Maesi, Friday, 24.03.2006, 19:45 (vor 6822 Tagen) @ Salvatore

Als Antwort auf: Re: Rentenkürzung für Kinderlose gefordert von Salvatore am 16. März 2006 17:53:

Hallo Salvatore

Jahre, ja Jahrzehnte lang hat man gepredigt, die Familie sei der Hort der Reaktion. Noch heute fordern schwedische Feministinnen die Abschaffung der Ehe, auch wenn das wohl kaum einer ernst nimmt. Jahrelang war Kinderkriegen das Letzte und Reaktionärste, was man sich vorstellen konnte.
Jetzt wird das Geld knapp, und plötzlich ist von alledem keine Rede mehr.
Noch vor zehn Jahren haben sich Kinderlose absolut zeitgeistkonform verhalten, jetzt werden sie plötzlich zu Paria.
Ich erinnere mich noch gut: Was wurde seit den 70er Jahren nicht Alles bekämpft?

AUFGABE 1:
Wer fordert laut dem Forumsbeitrag über Kinderlose noch heute die Abschaffung der Ehe?
AUFGABE 2:
Wie lautet der Satz „Jetzt wird das Geld knapp, und plötzlich ist von alledem keine Rede mehr.“ aus dem Forumsbeitrag über Kinderlose auf Englisch?
AUFGABE 3:
Führe den Forumsbeitrag über Kinderlose im Anschluss an seinen letzten Satz weiter.

AUFGEFÜHRTE DATENSÄTZE:
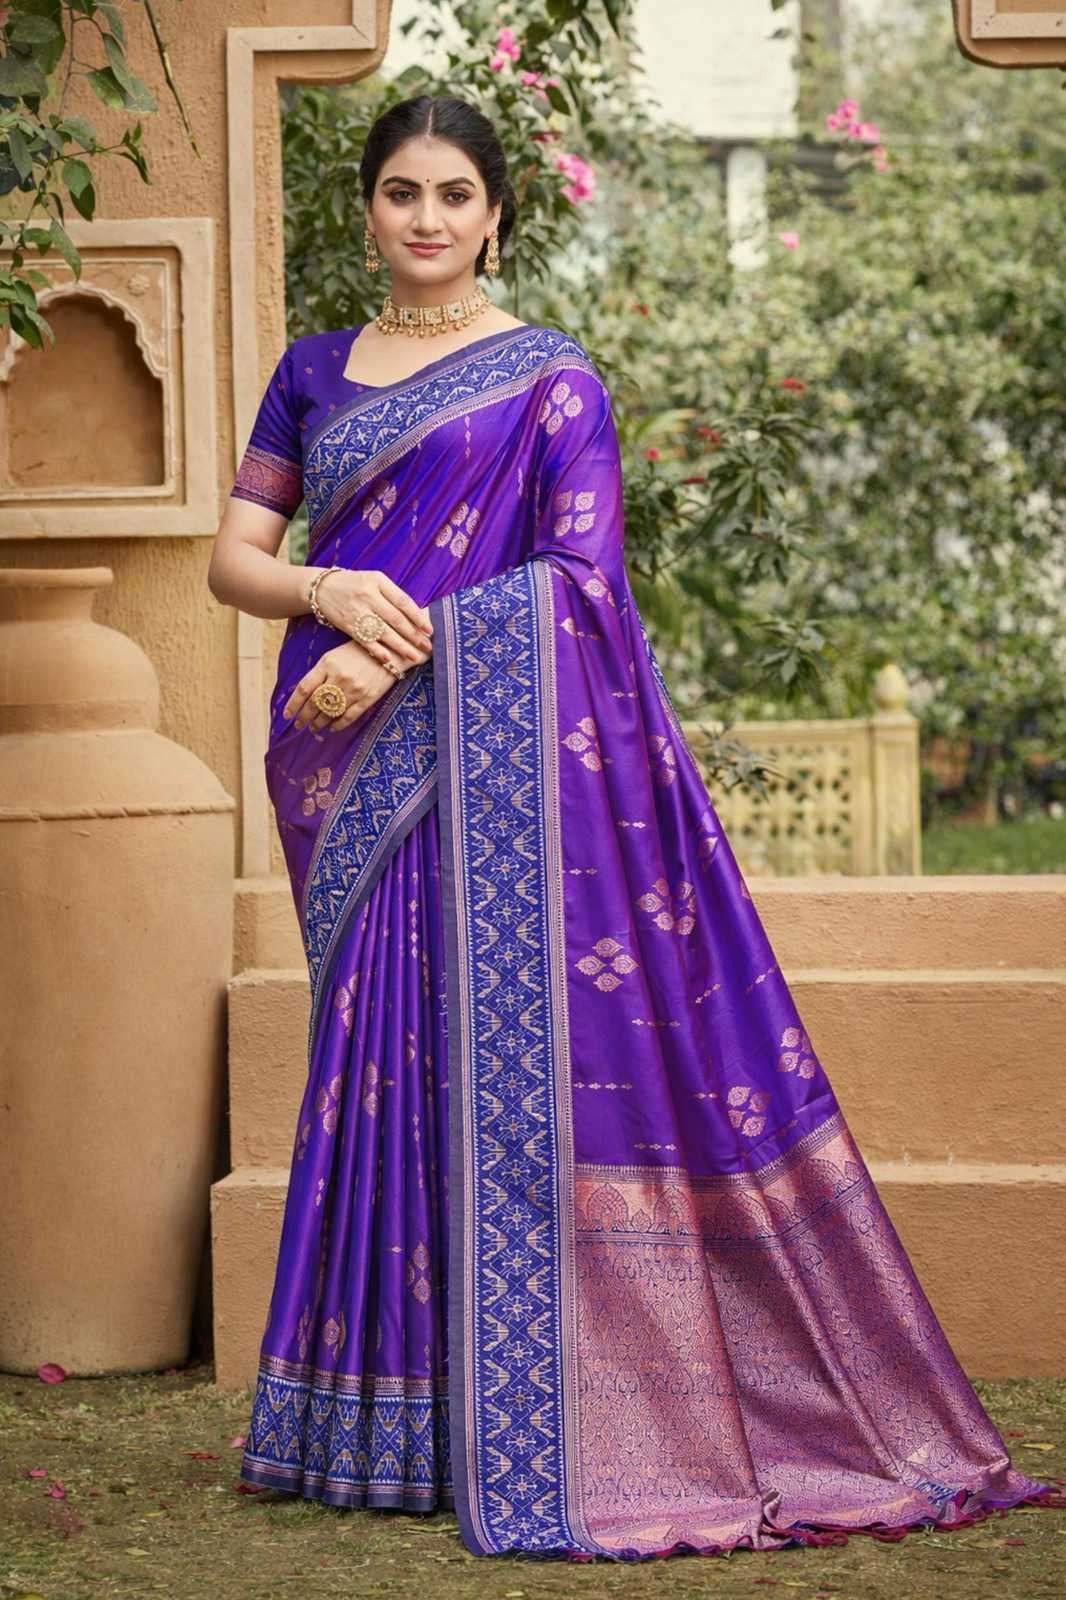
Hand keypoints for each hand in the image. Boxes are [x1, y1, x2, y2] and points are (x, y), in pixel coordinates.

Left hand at [283, 641, 409, 733]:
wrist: (390, 651)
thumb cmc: (358, 651)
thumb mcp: (334, 655)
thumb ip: (319, 672)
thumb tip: (305, 693)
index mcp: (328, 664)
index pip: (304, 688)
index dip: (293, 704)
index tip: (287, 715)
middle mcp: (339, 678)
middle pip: (315, 703)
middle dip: (304, 717)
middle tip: (298, 725)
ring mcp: (354, 689)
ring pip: (331, 712)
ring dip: (319, 723)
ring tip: (314, 728)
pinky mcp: (367, 698)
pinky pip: (349, 717)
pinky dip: (338, 725)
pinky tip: (332, 728)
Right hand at [312, 566, 432, 673]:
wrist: (322, 588)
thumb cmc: (354, 584)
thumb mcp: (374, 580)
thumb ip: (392, 594)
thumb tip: (417, 615)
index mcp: (378, 581)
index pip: (403, 601)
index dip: (418, 617)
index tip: (430, 630)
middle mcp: (369, 595)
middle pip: (396, 618)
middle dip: (414, 635)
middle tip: (428, 646)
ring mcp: (357, 610)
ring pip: (383, 631)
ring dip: (401, 646)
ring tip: (415, 656)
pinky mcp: (347, 624)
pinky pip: (365, 640)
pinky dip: (378, 650)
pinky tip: (389, 659)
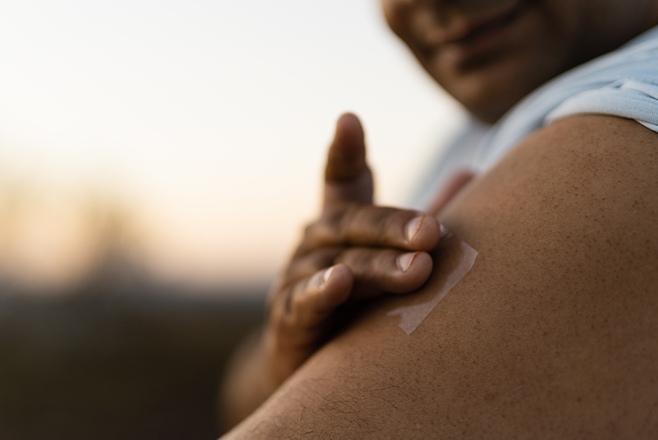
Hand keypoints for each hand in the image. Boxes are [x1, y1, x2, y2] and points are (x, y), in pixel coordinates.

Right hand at [264, 113, 440, 383]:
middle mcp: (314, 243)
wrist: (313, 365)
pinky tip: (340, 282)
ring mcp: (296, 278)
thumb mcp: (390, 256)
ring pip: (338, 262)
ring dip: (376, 265)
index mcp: (339, 224)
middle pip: (351, 223)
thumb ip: (423, 219)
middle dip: (392, 226)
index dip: (343, 152)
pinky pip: (304, 302)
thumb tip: (471, 172)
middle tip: (431, 232)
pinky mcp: (288, 318)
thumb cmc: (359, 303)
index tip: (348, 120)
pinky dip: (322, 291)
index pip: (340, 181)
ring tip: (417, 269)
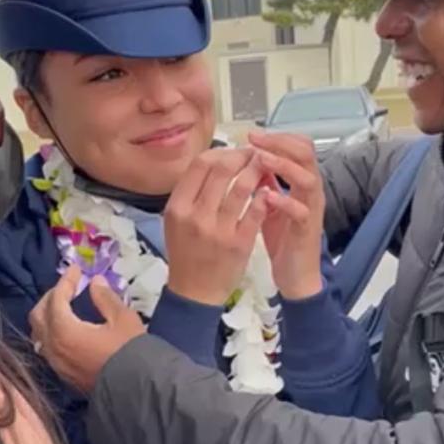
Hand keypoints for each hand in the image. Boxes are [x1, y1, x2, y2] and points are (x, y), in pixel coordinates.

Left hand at [30, 266, 145, 393]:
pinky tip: (67, 329)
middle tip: (68, 287)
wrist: (136, 391)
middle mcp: (53, 347)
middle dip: (51, 297)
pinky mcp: (62, 374)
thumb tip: (95, 282)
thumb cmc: (130, 352)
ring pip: (39, 333)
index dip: (66, 281)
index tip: (76, 269)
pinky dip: (52, 332)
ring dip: (48, 315)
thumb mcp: (123, 319)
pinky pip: (47, 348)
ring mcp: (55, 363)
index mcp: (65, 330)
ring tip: (65, 306)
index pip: (56, 298)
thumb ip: (105, 298)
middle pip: (39, 314)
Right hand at [163, 148, 269, 305]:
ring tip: (264, 167)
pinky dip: (264, 196)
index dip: (220, 152)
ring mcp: (219, 230)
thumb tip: (213, 160)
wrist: (195, 292)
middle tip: (253, 154)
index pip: (200, 164)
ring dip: (256, 171)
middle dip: (242, 156)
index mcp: (178, 207)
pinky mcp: (240, 243)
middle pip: (222, 169)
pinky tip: (266, 192)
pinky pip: (256, 211)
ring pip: (242, 186)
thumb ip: (190, 192)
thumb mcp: (176, 220)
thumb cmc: (187, 253)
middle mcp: (196, 216)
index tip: (232, 152)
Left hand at [247, 129, 325, 300]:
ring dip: (283, 166)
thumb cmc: (284, 239)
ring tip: (261, 159)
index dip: (278, 137)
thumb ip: (265, 183)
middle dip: (279, 143)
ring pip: (307, 178)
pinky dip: (284, 201)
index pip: (299, 146)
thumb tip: (249, 160)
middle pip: (306, 154)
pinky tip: (266, 196)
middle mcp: (311, 191)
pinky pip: (300, 211)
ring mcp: (311, 209)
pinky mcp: (307, 230)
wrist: (296, 275)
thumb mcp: (271, 204)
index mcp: (303, 182)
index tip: (253, 134)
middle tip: (255, 139)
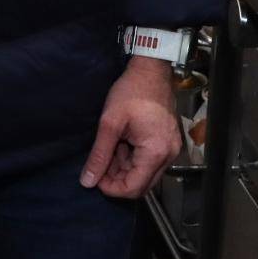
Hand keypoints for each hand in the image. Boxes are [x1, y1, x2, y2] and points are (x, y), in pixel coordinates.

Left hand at [79, 57, 181, 198]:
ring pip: (145, 175)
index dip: (111, 188)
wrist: (152, 70)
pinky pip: (150, 162)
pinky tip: (121, 144)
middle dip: (117, 179)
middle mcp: (168, 156)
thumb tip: (87, 182)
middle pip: (141, 185)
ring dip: (124, 169)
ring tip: (109, 149)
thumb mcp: (109, 123)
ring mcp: (171, 150)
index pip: (133, 188)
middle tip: (100, 163)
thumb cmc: (131, 92)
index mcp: (155, 152)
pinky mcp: (168, 143)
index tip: (95, 176)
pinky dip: (133, 159)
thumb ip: (99, 155)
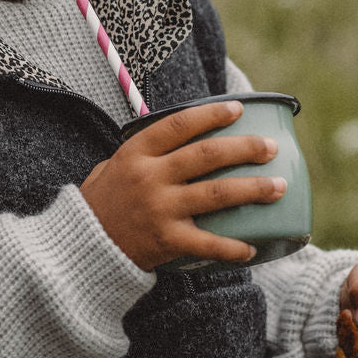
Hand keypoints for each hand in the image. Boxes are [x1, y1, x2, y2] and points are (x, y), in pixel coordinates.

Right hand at [80, 101, 286, 270]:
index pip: (179, 125)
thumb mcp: (111, 167)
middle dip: (245, 149)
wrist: (78, 248)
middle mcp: (149, 177)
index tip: (238, 110)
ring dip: (253, 189)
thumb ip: (143, 154)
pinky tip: (251, 247)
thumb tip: (181, 138)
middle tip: (271, 148)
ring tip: (279, 187)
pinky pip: (208, 244)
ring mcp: (159, 209)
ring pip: (217, 194)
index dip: (211, 115)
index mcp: (136, 153)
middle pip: (207, 156)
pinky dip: (232, 247)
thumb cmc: (99, 205)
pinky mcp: (166, 241)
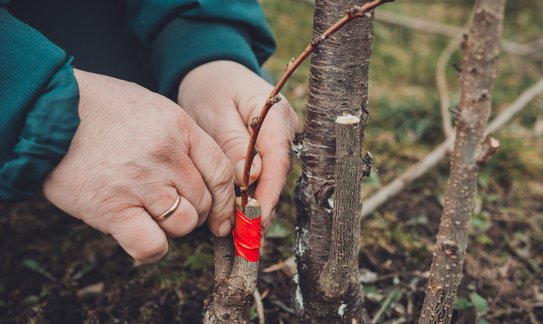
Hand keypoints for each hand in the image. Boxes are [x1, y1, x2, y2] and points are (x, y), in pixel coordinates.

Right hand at [43, 70, 235, 262]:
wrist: (48, 111)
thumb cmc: (100, 109)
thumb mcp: (152, 108)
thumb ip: (181, 139)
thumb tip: (201, 175)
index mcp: (180, 128)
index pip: (221, 172)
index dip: (225, 200)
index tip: (221, 215)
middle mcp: (167, 156)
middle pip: (203, 202)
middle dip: (193, 212)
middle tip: (168, 206)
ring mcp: (142, 183)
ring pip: (184, 224)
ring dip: (172, 228)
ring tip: (147, 214)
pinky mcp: (113, 209)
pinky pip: (152, 245)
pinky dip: (151, 249)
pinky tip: (138, 237)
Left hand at [178, 61, 298, 226]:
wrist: (211, 72)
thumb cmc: (210, 89)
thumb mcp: (215, 113)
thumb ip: (233, 144)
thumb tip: (250, 178)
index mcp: (276, 115)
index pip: (278, 161)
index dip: (269, 194)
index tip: (256, 219)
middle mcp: (284, 128)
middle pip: (278, 173)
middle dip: (263, 205)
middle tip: (248, 236)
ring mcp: (278, 138)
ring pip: (271, 177)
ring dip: (257, 203)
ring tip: (244, 232)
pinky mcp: (268, 147)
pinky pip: (264, 174)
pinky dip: (252, 193)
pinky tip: (240, 212)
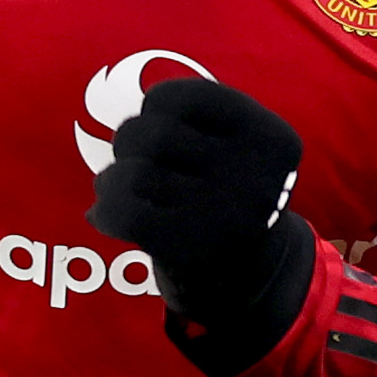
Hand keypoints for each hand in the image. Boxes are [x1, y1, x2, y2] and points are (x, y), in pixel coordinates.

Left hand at [86, 76, 315, 376]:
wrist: (248, 279)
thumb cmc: (227, 194)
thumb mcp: (236, 147)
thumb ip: (191, 118)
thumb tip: (114, 97)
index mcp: (272, 140)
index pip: (181, 97)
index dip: (155, 106)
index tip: (163, 125)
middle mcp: (254, 175)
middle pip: (150, 132)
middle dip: (129, 142)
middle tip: (137, 160)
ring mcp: (223, 214)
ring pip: (131, 173)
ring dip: (111, 179)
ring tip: (117, 188)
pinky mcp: (189, 249)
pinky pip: (123, 211)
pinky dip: (105, 210)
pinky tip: (105, 215)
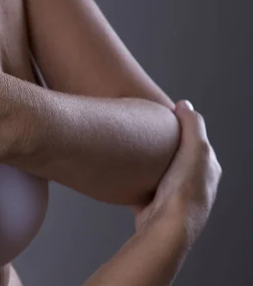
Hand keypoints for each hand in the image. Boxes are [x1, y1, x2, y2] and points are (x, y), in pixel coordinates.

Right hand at [132, 100, 221, 243]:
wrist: (168, 227)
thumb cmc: (185, 189)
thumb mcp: (195, 147)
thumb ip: (192, 124)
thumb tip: (184, 104)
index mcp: (209, 169)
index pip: (196, 142)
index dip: (180, 128)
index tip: (162, 117)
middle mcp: (195, 185)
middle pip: (176, 157)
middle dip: (162, 145)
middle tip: (143, 133)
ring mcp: (175, 197)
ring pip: (159, 173)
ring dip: (147, 163)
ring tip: (132, 150)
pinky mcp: (155, 207)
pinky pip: (143, 188)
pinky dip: (134, 179)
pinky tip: (123, 172)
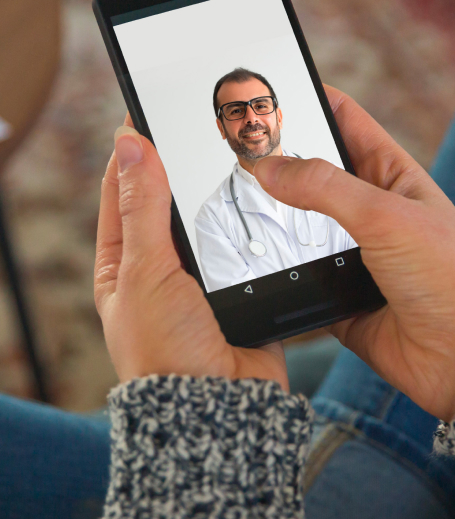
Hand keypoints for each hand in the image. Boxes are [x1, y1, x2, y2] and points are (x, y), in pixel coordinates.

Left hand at [95, 119, 286, 386]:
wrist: (220, 407)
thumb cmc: (167, 352)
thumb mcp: (145, 271)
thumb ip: (144, 206)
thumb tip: (131, 145)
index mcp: (123, 265)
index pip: (124, 192)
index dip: (135, 151)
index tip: (150, 111)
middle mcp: (161, 271)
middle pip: (171, 203)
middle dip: (184, 168)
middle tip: (202, 126)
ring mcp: (204, 281)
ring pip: (213, 221)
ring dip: (222, 195)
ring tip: (236, 155)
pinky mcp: (243, 290)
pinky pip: (249, 247)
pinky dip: (255, 226)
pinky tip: (265, 200)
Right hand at [254, 87, 454, 420]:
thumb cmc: (451, 277)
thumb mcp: (386, 216)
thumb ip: (324, 187)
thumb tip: (268, 166)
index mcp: (392, 176)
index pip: (344, 121)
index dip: (309, 100)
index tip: (267, 86)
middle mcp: (371, 213)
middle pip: (312, 177)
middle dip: (276, 165)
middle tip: (229, 149)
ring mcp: (353, 257)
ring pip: (297, 230)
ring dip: (271, 224)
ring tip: (227, 205)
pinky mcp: (338, 300)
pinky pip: (296, 281)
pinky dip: (276, 277)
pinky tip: (248, 266)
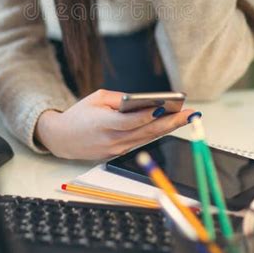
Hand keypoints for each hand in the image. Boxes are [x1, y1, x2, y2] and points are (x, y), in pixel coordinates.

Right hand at [35, 88, 195, 159]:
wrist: (62, 139)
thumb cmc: (79, 115)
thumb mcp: (96, 99)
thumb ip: (119, 99)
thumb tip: (144, 100)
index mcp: (103, 123)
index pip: (131, 120)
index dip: (150, 115)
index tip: (167, 107)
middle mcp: (112, 139)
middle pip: (147, 131)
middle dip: (172, 122)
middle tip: (191, 114)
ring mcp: (116, 149)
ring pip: (147, 138)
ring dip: (168, 128)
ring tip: (186, 117)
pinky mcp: (118, 154)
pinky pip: (140, 142)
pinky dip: (155, 133)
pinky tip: (169, 124)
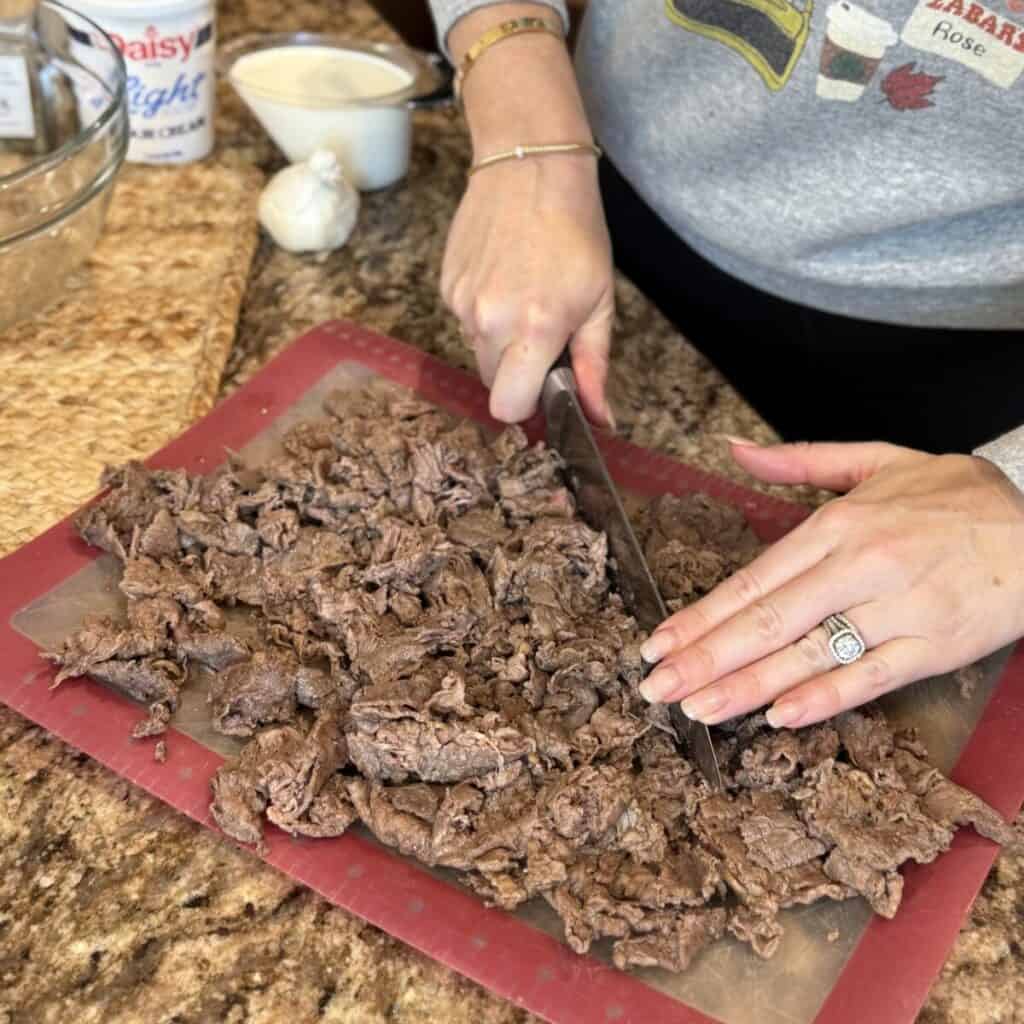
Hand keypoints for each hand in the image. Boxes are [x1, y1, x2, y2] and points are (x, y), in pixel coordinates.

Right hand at [441, 156, 614, 424]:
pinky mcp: (446, 286)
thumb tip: (599, 418)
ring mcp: (462, 304)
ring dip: (499, 340)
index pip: (509, 406)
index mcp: (535, 330)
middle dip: (516, 371)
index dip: (527, 403)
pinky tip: (503, 277)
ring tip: (523, 295)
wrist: (530, 166)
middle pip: (493, 383)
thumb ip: (594, 366)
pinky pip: (464, 322)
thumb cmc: (576, 232)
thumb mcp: (599, 302)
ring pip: (478, 351)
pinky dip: (483, 311)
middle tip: (541, 333)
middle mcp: (490, 323)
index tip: (544, 383)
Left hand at [638, 440, 1023, 728]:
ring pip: (810, 654)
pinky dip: (826, 697)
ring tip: (698, 709)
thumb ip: (799, 460)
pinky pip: (872, 678)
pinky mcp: (935, 647)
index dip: (701, 616)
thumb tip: (732, 449)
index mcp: (839, 525)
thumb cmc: (954, 496)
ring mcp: (898, 610)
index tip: (658, 643)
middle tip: (656, 688)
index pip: (753, 580)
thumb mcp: (877, 460)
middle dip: (706, 659)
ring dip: (748, 685)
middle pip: (768, 621)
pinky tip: (780, 716)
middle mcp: (860, 567)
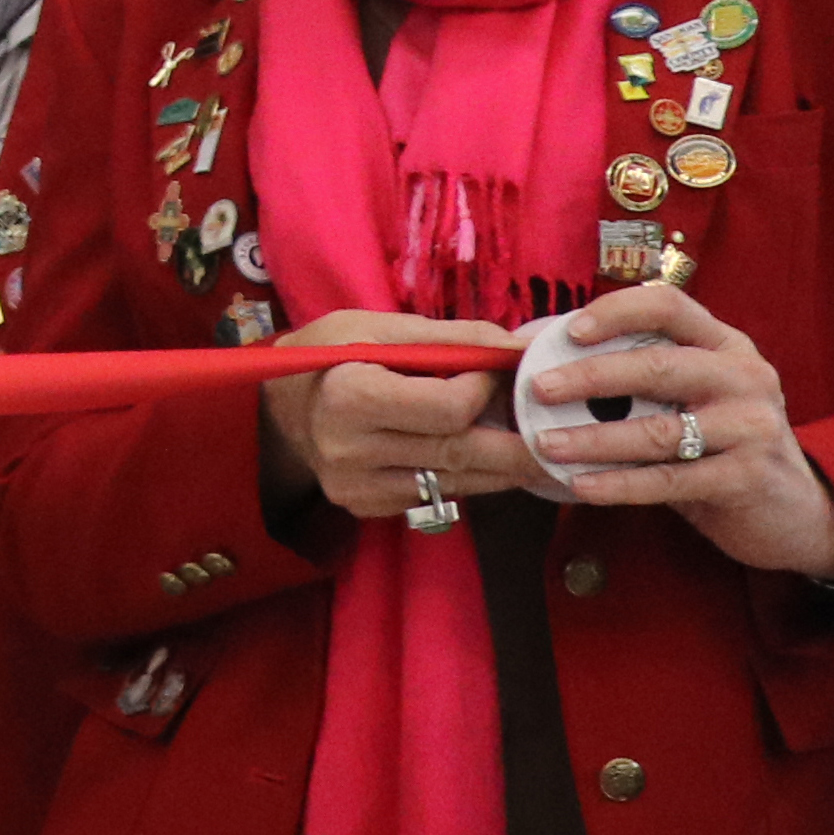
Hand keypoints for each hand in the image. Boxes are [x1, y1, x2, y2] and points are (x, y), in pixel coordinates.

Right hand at [257, 308, 524, 531]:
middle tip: (558, 431)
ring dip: (502, 467)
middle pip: (461, 454)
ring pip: (456, 483)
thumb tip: (521, 346)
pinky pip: (434, 496)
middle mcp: (350, 450)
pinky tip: (480, 462)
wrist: (275, 408)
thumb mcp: (378, 327)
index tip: (492, 370)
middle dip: (518, 443)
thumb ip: (453, 337)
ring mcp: (356, 487)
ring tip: (534, 447)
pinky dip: (466, 480)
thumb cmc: (330, 354)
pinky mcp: (365, 507)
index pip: (449, 409)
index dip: (484, 390)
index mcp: (350, 396)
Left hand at [524, 282, 833, 582]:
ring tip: (546, 443)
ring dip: (594, 438)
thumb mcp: (694, 396)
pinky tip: (580, 485)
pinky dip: (620, 483)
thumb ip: (643, 376)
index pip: (668, 306)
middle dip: (591, 376)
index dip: (616, 312)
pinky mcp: (748, 476)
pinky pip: (670, 479)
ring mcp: (751, 426)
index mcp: (724, 345)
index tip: (568, 331)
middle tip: (539, 388)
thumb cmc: (720, 443)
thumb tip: (550, 366)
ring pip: (659, 430)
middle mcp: (744, 377)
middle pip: (658, 366)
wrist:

ANTWORTFELD 1:
Schwedische Feministinnen.

ANTWORTFELD 2:
Now money is getting tight, and suddenly there is no more talk of any of that.

ANTWORTFELD 3:
Autorität, Leistung, Konsum, die Familie im allgemeinen, Väter im besonderen, Werte usw. Eigentlich sollten sich doch alle freuen. All das wurde erfolgreich bekämpft, es exisiert kaum noch. Für ein links-alternatives Weltbild ist das ein voller Erfolg. Leider bleibt die Freude aus. Wenns ums Geld geht ist der Spaß schnell vorbei.

Voellige Zustimmung zu Deinen Ausfuehrungen - v.a. auch zu den als reaktionaer empfundenen Familien im allgemeinen und den Vaetern im besonderen.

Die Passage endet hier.